Autonome is Ric Richardson's architecture for systems that accumulate judgment, not just knowledge.
It extends the LLM-wiki pattern: a maintained source of truth captures what is known, while a governed decision queue captures what should be done next. Over time, the system learns preferences, priorities, risk boundaries, and operating judgment from human decisions.
Most AI systems answer questions. An Autonome is designed to run work.
The long-term goal is progressive autonomy: the system first observes, then recommends, then drafts, then executes bounded low-risk work as it earns trust. Humans remain sovereign governors over strategy, ethics, risk, money, law, credentials, and external commitments.
- Source of truth — structured files or records that humans and AI agents can both read and maintain.

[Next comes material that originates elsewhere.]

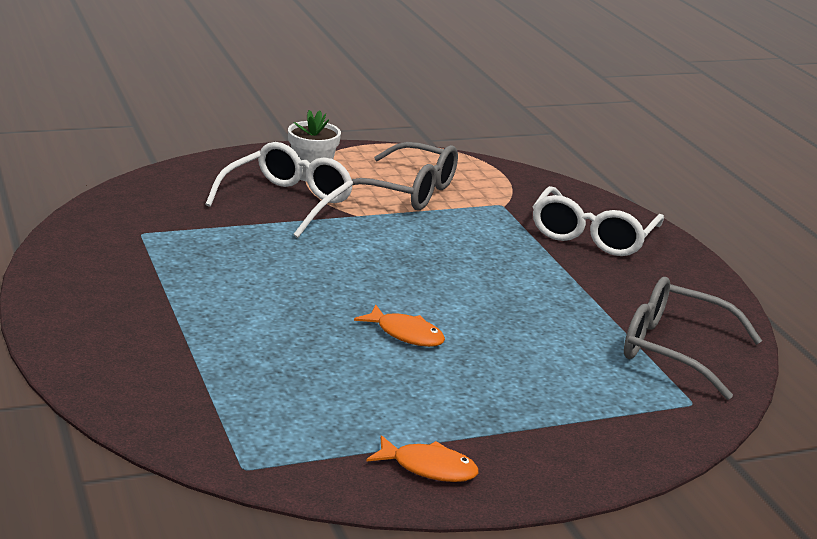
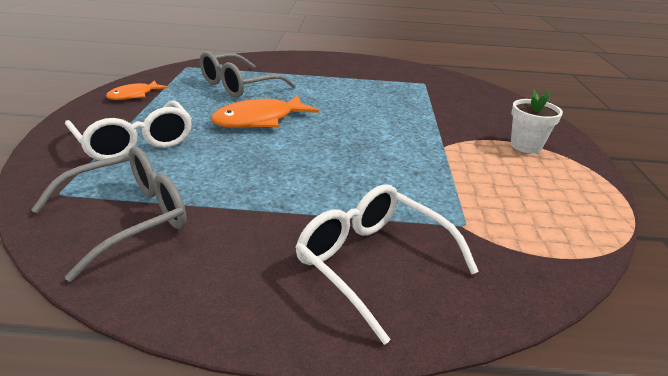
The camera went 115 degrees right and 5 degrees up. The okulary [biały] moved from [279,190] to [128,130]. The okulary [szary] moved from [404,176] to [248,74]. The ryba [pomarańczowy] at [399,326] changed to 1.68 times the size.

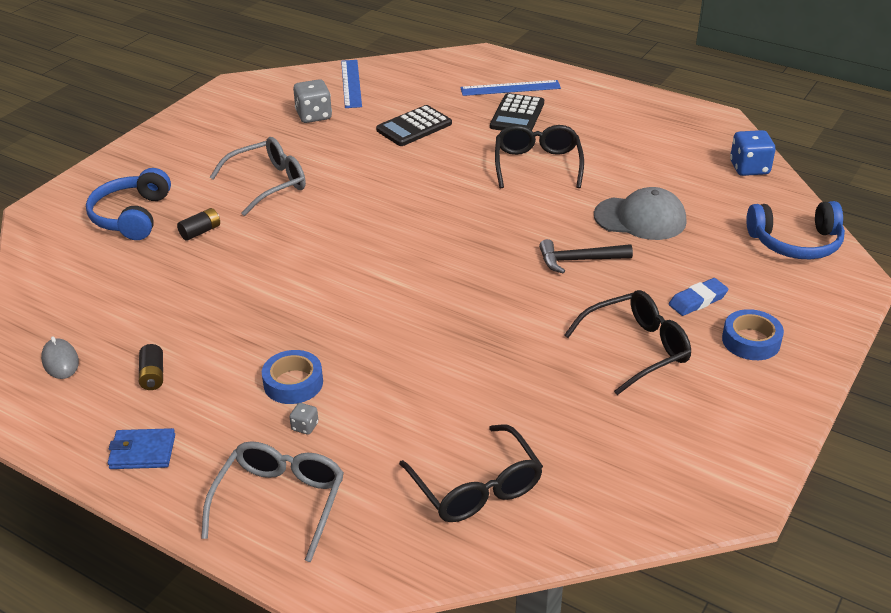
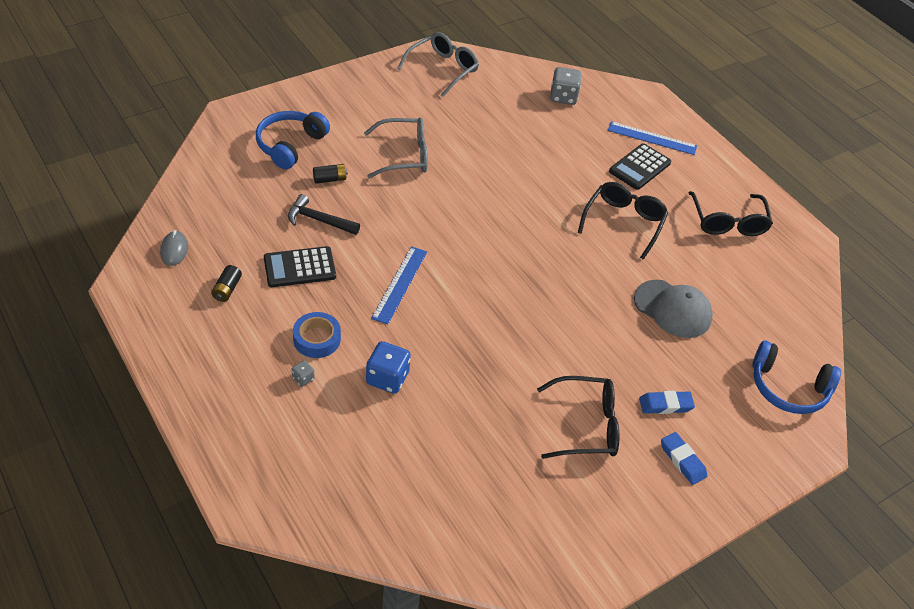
The camera went 20 degrees right and 10 degrees up. The linijka [niebieski] moved from [351,84] to [399,285]. The kostka do gry [szary] moved from [312,101] to [566,86]. The kalkulator [czarny] moved from [414,125] to [300,266]. The kostka do gry [niebieski] moved from [753,153] to [388,367]. The młotek [czarny] moved from [586,256] to [324,214]. The taśma klejąca [niebieski] at [753,334] was replaced by the gumka do mazania [niebieski] at [684,458]. The okulary [czarny] moved from [471,473] to [731,213]. The portfel [niebieski] at [141,448] disappeared. The okulary [szary] moved from [272,501] to [438,64].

- Continuous reconciliation — new inputs update the source of truth, strengthen existing claims, and flag contradictions.
- Decision queue — unresolved judgments are surfaced as decisions, not just tasks.
- Authority ladder — autonomy increases only after demonstrated reliability.
- Governance boundary — high-risk or irreversible actions remain human-approved.
- MCP server for agent access to an Autonome source of truth.
- Knowledge graph for people, projects, companies, decisions, and relationships.
- Decision queue interface for review, approval, delegation, and feedback.
- Personal, role-based, and organisational Autonomes.
Personal, educational, research, and non-commercial experimentation is encouraged.
Commercial implementations, hosted services, enterprise deployments, consulting offerings, resale, white-label products, software-as-a-service platforms, managed services, or commercial derivatives may require a licence where they implement patent-backed Autonome concepts.
This repository is a public-facing overview and reference surface. Patent-sensitive claim detail, private operating records, credentials, commercial negotiations, and internal project data do not belong here.